Task details:
Without any images, write the data out exactly as it appears.
*** Supplied material ***
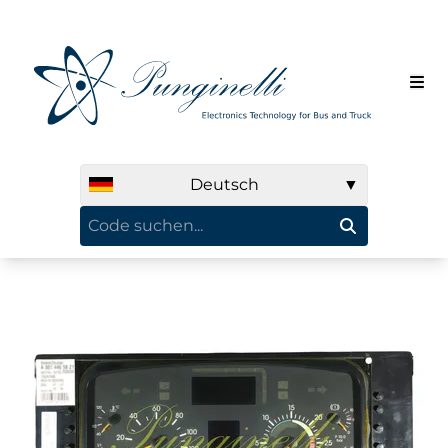
Deutsch
▼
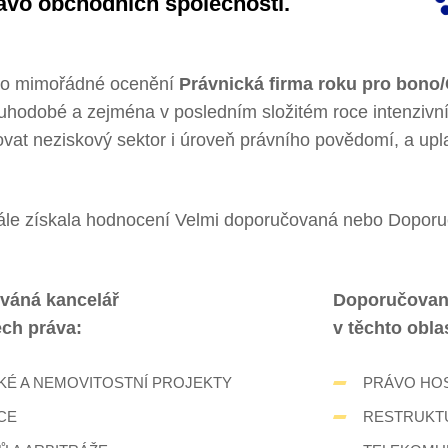
ávo obchodních společností.
ilo mimořádné ocenění
Právnická firma roku pro bono
uhodobé a zejména v posledním složitém roce intenzivní
at neziskový sektor i úroveň právního povědomí, a upl
le získala hodnocení Velmi doporučovaná nebo Doporu
váná kancelář
Doporučovan
ech práva:
v těchto obla
É A NEMOVITOSTNÍ PROJEKTY
PRÁVO HO
ICE
RESTRUKTU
*** End of Supplied material ***
Solution for this exercise:
Deutsch
▼
ávo obchodních společností.
ilo mimořádné ocenění
Právnická firma roku pro bono
uhodobé a zejména v posledním složitém roce intenzivní
at neziskový sektor i úroveň právního povědomí, a upl
le získala hodnocení Velmi doporučovaná nebo Doporu
váná kancelář
Doporučovan
ech práva:
v těchto obla
É A NEMOVITOSTNÍ PROJEKTY
PRÁVO HO
ICE
RESTRUKTU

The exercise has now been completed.